• [What you should do]: Collect each line of the entries that holds the string "lines".

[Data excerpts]

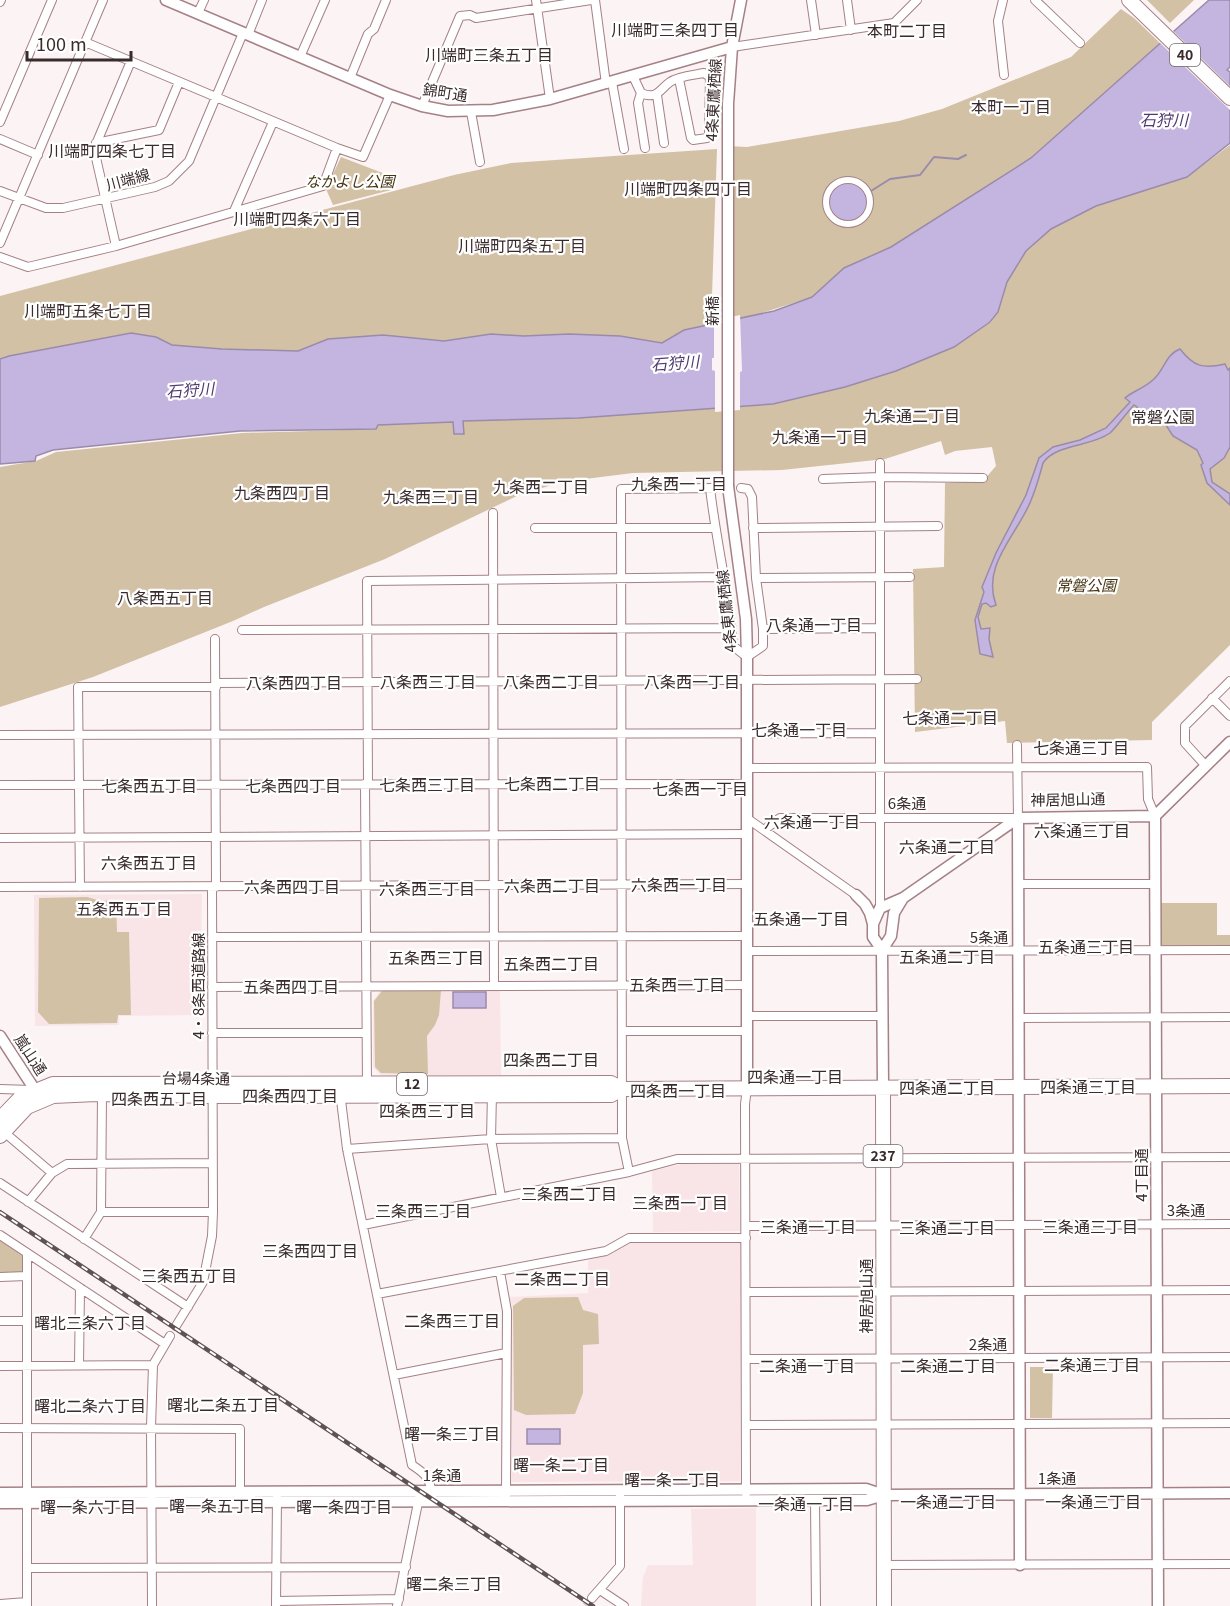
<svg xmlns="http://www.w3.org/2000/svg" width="1230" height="1606" viewBox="0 0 1230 1606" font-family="Georgia,'Noto Sans JP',serif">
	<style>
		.built { fill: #f9e5e7 }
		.green { fill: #d2c1a5 }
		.water { fill: #c4b5e0; stroke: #9a8baa; stroke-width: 1.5 }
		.pier { fill: #fcf3f4 }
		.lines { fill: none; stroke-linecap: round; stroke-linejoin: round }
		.stream { stroke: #9a8baa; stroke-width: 2 }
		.minor-tunnel { stroke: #d5cbcc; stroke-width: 8; stroke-dasharray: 8 4; stroke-linecap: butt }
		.pedestrian-casing { stroke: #a58186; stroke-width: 8 }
		.minor-casing { stroke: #a58186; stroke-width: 10 }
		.tertiary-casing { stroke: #a58186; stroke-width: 13 }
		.trunk-casing { stroke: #a58186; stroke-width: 16 }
		.pedestrian { stroke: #fff; stroke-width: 6 }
		.minor { stroke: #fff; stroke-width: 8 }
		.tertiary { stroke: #fff; stroke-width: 10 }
		.trunk { stroke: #fff; stroke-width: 14 }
		.rail-casing { stroke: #5f5253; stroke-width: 4.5 }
		.rail { stroke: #fff; stroke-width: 2; stroke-dasharray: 7; stroke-linecap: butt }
		.labels { text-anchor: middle; stroke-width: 4.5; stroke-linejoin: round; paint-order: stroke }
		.shield { fill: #fff; stroke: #746a6b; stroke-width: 1.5 }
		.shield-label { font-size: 14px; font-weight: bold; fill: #392a2c }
		.street-label { font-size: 15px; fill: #392a2c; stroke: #fff }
		.park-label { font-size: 15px; font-style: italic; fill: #463412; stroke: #fff }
		.neighbourhood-label { font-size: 16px; fill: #392a2c; stroke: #fff }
		.water-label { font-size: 16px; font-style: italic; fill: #4f3970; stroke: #fff }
	</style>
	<rect width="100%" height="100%" fill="#fcf3f4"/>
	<!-- built -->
	<path class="built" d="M202,894l-2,121 -81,1v9l-84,1 -1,-131z
		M381,989h119l1,86h-121l-7,-8v-66z
		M739,1163l1,68 -87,1 -1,-61 29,-7z
		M630,1242h111l-1,239 -228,1v-175l-2,-10 78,-4v-33l21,-5z
		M756,1508v98h-115l2,-29 5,-12h45l-2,-56z"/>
	<!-- green -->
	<path class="green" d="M1147,0h47l-24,23z
		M1121,9l13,9 27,26 -130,114 -140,89 -47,21 -32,29 -84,27 -1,-178 20,1 152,-26 43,-12 129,-52z
		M1230,145v500l-78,77v18l-145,3 -2,-22 -90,11 -2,-163 31,-2 1,-84 38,-2 13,-15 -4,-19 -37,4 -10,4 -4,-14 -56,18 -103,11 -149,3 -72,9 -44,14 -132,63 -121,48 -31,14 -140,56 -93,30v-240l36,-6 20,-9 186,-19 134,-4 1,-4 76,-3 1,12h9v-13l310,-17 72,-17 52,-16 57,-24 37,-25 7,-10 9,-30 19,-31 25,-22 45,-23 91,-29z
		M717,149l-6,176 -27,5 -22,13 -42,-7 -51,-2 -45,2 -33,-2 -47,7 -61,-6 -55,4 -30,12 -76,-2 -51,-4 -15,-8 -25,-4 -131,26v-63l454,-121 57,-12z
		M341,157l52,20 -2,13 -58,15 -7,-16z
		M87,897l14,4 15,-1 1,32h12l2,83h-13l-1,8 -68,1 -11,-12 1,-114z
		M1159,903h58v32h13v15l-69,-1z
		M441,990l-2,25 -4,10 -8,11 1,38 -47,-1 -6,-6 -1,-66 8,-10z
		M0,1235l27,19v22l-27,1z
		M578,1297l5,13 15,4 1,30 -16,1v48l-8,21 -49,1 -12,-5 -1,-104 11,-8z
		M1030,1367h23l-1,51h-22z"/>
	<!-- water -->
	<path class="water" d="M1209,0h21v67l-3,3 3,2v71l-43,34 -91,29 -45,23 -25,22 -19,31 -9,30 -8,10 -36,25 -58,24 -51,16 -72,17 -194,14 -116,3 1,13h-10l-1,-12 -75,3 -2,4 -136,2 -187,19 -17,6 -1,5 -35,3v-105l9,-3 122,-23 25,4 16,8 50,4 76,2 30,-12 55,-4 61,6 47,-7 33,2 45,-2 51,2 42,7 22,-13 90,-19 38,-14 32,-29 47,-21 140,-89z
		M828 201a20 20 0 1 1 40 0a20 20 0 1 1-40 0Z
		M1180,349c14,18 23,20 45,15l3,6 2,-2v79l-6,11 -14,11 2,13 18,12v11l-23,-22 -6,-18 2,-2 -6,-13 -24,-14 -11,-17 -10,-7 -12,-3 -6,-4c-7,7 -18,23 -24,28 -19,14 -55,11 -67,30 -4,15 -8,30 -15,44 -15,32 -46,60 -32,98l-5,2 -5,-4 -4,1 -4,13 3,12 9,-1 -1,11 4,18 -13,-3 -5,-34 9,-28 -2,-5 14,-34 30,-58 13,-37 14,-11 27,-7 26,-12 24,-26 -5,-4c6,-6 20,-10 29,-19 10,-9 12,-25 26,-30z
		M453,992h33v16h-33z
		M527,1429h33v15h-33z"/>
	<!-- pier -->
	<path class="pier" d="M1172,30l58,56v24l-71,-68z
		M740,315l2,56 -2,1v38l-25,2v-41l-3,-1v-12h2v-37z"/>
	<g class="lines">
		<!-- stream -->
		<path class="stream" d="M871,191l19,-12 30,-4 14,-18 24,2 8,-4"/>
		<!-- minor-tunnel -->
		<path class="minor-tunnel" d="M715,488h26
			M586,1606l6,-8"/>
		<!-- pedestrian casing -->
		<g class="pedestrian-casing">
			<path id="pedestrian" d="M826 202a22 22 0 1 1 44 0a22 22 0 1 1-44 0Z"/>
		</g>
		<!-- minor casing -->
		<g class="minor-casing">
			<path id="minor" d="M536,0l14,99
				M595,0l11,84
				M811,0l5,35
				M847,0l4,30
				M1003,0l-5,21 6,54
				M1035,0l45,43
				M0,2l1,-2
				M198,13l6,-13
				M248,35l14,-35
				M85,42l252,106 26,9 27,-62
				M732,47l162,-24 23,-23
				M300,57l25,-57
				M633,76l8,17c16,7 18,-3 29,-11 8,-6 24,-7 34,-9l6,4 -1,59 -2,2 -14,2 -2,-2 -12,-59
				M350,78l18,-44 6,-5 12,-29
				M612,82l12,67
				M641,93l-3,10 7,45
				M657,95l7,48
				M422,106l38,-90 10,-1 6,3 115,-18
				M471,112l9,50
				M0,122l52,-122
				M0,139l38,16
				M96,143l63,-13 20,-48
				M0,191l46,17h17l92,-21 14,-6 20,-20 54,-128
				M234,211l39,-89
				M0,243l103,-243
				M116,246l-22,-97 37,-88
				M0,257l28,10 88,-21 207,-60 14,-38
				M880,463v445
				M823,479l57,-2 103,1
				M710,488c6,53 19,105 23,158l14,11 16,-11v-17l-7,-51 -4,-81 -4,-8 -7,-1
				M493,513l1,473
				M535,528h179
				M753,528l185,-2
				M756,578l154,-1
				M763,629l117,-1
				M242,630l490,-2
				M215,639l1,248
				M216,683l701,-4
				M1212,698l18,18
				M0,735l880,-2
				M1206,766l-21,-23v-17l45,-45
				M748,768l399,-1 1,32 7,17
				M365,784l2,302
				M368,784l-1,-203 357,-4
				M0,785l748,-1
				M748,819l108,76
				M764,830l16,-12h238l-1,-73
				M0,838l748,-4
				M1019,884h136
				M0,887l748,-3
				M80,887l-2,-200h138
				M212,937l536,-1
				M748,951l482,-1
				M212,987l536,-2
				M748,1016h134
				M1019,1018l211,-1
				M622,1031h126
				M212,1033h154
				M0,1089l31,1
				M340,1092l7,57 65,316c14,9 18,13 20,30
				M492,1093l-1,46 10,58
				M4,1132l48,41
				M347,1149l144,-10 131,-1
				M629,1172l-7,-34 -1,-649 94,-1
				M0,1183l188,124
				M28,1202l24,-29 15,-9 145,-1
				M101,1212h112
				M363,1225l266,-53 48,-13 553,-2
				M746,1226l484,-2
				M0,1235l165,109
				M84,1239l17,-27 1,-118
				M500,1272l7,39 -1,184
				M0,1277l27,-1
				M746,1292l484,-2
				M377,1294l229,-43 23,-13h117
				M0,1321h27
				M176,1326l27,-44 9,-46 1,-24 -1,-325
				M746,1359l484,-2
				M79,1365l1,-77
				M0,1366l153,-1
				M394,1375l112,-22
				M746,1425l484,-2
				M0,1428l240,1v67
				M746,1493l-1,-389 2,-16
				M815,1500l1,106
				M884,1565l346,-1
				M27,1568l379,-1
				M600,1590l24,16
				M592,1598l28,-32v-71
				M276,1601l123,-2
				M0,1604l27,-2
				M27,1606v-352
				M152,1606l-1,-179 2,-62 17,-29
				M276,1606l1,-108
				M397,1606l22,-108"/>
		</g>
		<!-- tertiary casing -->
		<g class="tertiary-casing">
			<path id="tertiary" d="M166,0l224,95 32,11 26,5 45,-1 57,-11 182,-52
				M741,0l-9,47 -4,57v382l18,133 1,38v431
				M1155,816l3,790
				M1018,818l2,747
				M856,895l9,9 5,9 3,11v13l9,13
				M873,924l7,-16 23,-10 115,-80 137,-2 75,-74
				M0,1036l35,54
				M883,1087l-1,-137 9,-14 3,-23 9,-15
				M0,1493l866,-4 18,6
				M0,1503l815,-3h52l17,-5 346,-2"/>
		</g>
		<!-- trunk casing -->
		<g class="trunk-casing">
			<path id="trunk" d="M1129,0l101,98
				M883,1087l1,519
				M0,1119l21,-22 32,-13 558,-1 11,6
				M0,1136l27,-29 26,-11 43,-2 116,2 399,-1 11,-6 608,-3"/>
		</g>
		<!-- pedestrian -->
		<use href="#pedestrian" class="pedestrian"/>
		<!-- minor -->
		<use href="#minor" class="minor"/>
		<!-- tertiary -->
		<use href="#tertiary" class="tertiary"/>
		<!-- trunk -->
		<use href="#trunk" class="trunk"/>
		<!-- rail casing -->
		<g class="rail-casing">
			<path id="rail" d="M0,1212l593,394"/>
		</g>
		<!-- rail -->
		<use href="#rail" class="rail"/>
	</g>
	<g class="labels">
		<!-- shield labels -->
		<g class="shield">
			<rect x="1170" y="44" width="30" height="22" rx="4.5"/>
			<rect x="397" y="1073" width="30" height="22" rx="4.5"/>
			<rect x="863.5" y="1145" width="39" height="22" rx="4.5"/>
		</g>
		<g class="shield-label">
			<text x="1185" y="60">40</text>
			<text x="412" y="1089">12</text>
			<text x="883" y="1161">237</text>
		</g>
		<!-- street labels -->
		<g class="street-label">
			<text transform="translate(445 93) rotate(9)" y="5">錦町通</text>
			<text transform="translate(714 100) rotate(-87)" y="5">4条東鷹栖線</text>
			<text transform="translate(128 180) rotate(-15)" y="5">川端線</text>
			<text transform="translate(713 311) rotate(-90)" y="5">新橋</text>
			<text transform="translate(727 611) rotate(-96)" y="5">4条東鷹栖線</text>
			<text transform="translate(1068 800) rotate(-1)" y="5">神居旭山通</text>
			<text x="907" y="809">6条通</text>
			<text x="989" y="943">5条通</text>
			<text transform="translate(199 986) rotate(-90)" y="5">4・8条西道路線</text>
			<text transform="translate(30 1055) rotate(57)" y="5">嵐山通</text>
			<text transform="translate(196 1079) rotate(1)" y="5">台場4条通</text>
			<text transform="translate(1142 1175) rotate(-90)" y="5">4丁目通</text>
			<text x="1186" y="1216">3条通</text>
			<text transform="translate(867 1296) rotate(-90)" y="5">神居旭山通</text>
			<text x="988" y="1350">2条通</text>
			<text x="442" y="1481">1条通</text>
			<text x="1057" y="1484">1条通</text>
		</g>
		<!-- park labels -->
		<g class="park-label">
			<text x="350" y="187">なかよし公園</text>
			<text x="1086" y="591">常磐公園</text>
		</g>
		<!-- neighbourhood labels -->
		<g class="neighbourhood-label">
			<text x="675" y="36">川端町三条四丁目</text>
			<text x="907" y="37">本町二丁目</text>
			<text x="489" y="61">川端町三条五丁目</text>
			<text x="1011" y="113">本町一丁目</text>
			<text x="112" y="157">川端町四条七丁目</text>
			<text x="688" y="195">川端町四条四丁目</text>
			<text x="297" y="225">川端町四条六丁目</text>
			<text x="522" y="252">川端町四条五丁目</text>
			<text x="88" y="317">川端町五条七丁目</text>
			<text x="912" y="422">九条通二丁目</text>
			<text x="1163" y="423">常磐公園</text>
			<text x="820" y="443">九条通一丁目</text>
			<text x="679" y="490">九条西一丁目</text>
			<text x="541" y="493">九条西二丁目</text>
			<text x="282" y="499">九条西四丁目</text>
			<text x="431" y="503">九条西三丁目</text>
			<text x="165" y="604">八条西五丁目</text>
			<text x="814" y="631">八条通一丁目</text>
			<text x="428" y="688">八条西三丁目</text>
			<text x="551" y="688">八条西二丁目</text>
			<text x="692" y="688">八条西一丁目</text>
			<text x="294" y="689">八条西四丁目</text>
			<text x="950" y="724">七条通二丁目</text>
			<text x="799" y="736">七条通一丁目</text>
			<text x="1081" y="754">七条通三丁目</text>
			<text x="552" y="790">七条西二丁目</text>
			<text x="427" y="791">七条西三丁目</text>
			<text x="149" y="792">七条西五丁目</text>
			<text x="293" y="792">七条西四丁目</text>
			<text x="700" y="795">七条西一丁目</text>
			<text x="812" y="828">六条通一丁目</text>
			<text x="1082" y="837">六条通三丁目</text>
			<text x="947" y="853">六条通二丁目</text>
			<text x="149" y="869">六条西五丁目</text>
			<text x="679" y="891">六条西一丁目</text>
			<text x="552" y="892">六条西二丁目</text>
			<text x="292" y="893">六条西四丁目</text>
			<text x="427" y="895">六条西三丁目</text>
			<text x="124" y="915">五条西五丁目</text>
			<text x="801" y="925">五条通一丁目</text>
			<text x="1086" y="953">五条通三丁目</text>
			<text x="947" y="963">五条通二丁目</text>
			<text x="436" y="964">五条西三丁目</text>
			<text x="551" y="970">五条西二丁目</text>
			<text x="677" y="991">五条西一丁目</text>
			<text x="291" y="993">五条西四丁目</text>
			<text x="551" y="1066">四条西二丁目</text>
			<text x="795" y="1083">四条通一丁目</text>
			<text x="1088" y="1093">四条通三丁目</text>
			<text x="947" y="1094">四条通二丁目</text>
			<text x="678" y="1097">四条西一丁目</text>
			<text x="290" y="1102">四条西四丁目</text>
			<text x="159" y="1105">四条西五丁目</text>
			<text x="427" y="1117">四条西三丁目</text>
			<text x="569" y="1200">三条西二丁目</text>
			<text x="680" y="1209">三条西一丁目</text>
			<text x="423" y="1217">三条西三丁目</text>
			<text x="808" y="1233">三条通一丁目</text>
			<text x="1090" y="1233">三条通三丁目</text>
			<text x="947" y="1234">三条通二丁目</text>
			<text x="310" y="1257">三条西四丁目</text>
			<text x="189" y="1282">三条西五丁目</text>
			<text x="562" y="1285">二条西二丁目</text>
			<text x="452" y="1327">二条西三丁目</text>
			<text x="90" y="1329">曙北三条六丁目</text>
			<text x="1092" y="1371">二条通三丁目</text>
			<text x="807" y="1372">二条通一丁目</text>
			<text x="948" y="1372">二条通二丁目</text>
			<text x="223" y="1411">曙北二条五丁目</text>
			<text x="90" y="1412">曙北二条六丁目</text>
			<text x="452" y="1440">曙一条三丁目</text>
			<text x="561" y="1471">曙一条二丁目</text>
			<text x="672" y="1486">曙一条一丁目</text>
			<text x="948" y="1508">一条通二丁目</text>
			<text x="1093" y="1508">一条通三丁目</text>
			<text x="806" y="1510">一条通一丁目</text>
			<text x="217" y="1512">曙一条五丁目</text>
			<text x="88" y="1513">曙一条六丁目</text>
			<text x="344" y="1513">曙一条四丁目</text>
			<text x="454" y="1590">曙二条三丁目</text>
		</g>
		<!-- water labels -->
		<g class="water-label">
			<text x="1164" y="126">石狩川</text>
			<text transform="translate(675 363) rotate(-4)" y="6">石狩川</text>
			<text transform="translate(190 390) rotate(-4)" y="6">石狩川</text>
		</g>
	</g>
	<!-- scale -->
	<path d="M27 51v9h104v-9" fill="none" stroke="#392a2c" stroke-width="3"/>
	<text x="36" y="51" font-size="18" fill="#392a2c" stroke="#ffffff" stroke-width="4.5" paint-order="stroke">100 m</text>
</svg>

• [Exercise response]:
		.lines { fill: none; stroke-linecap: round; stroke-linejoin: round }
	<g class="lines">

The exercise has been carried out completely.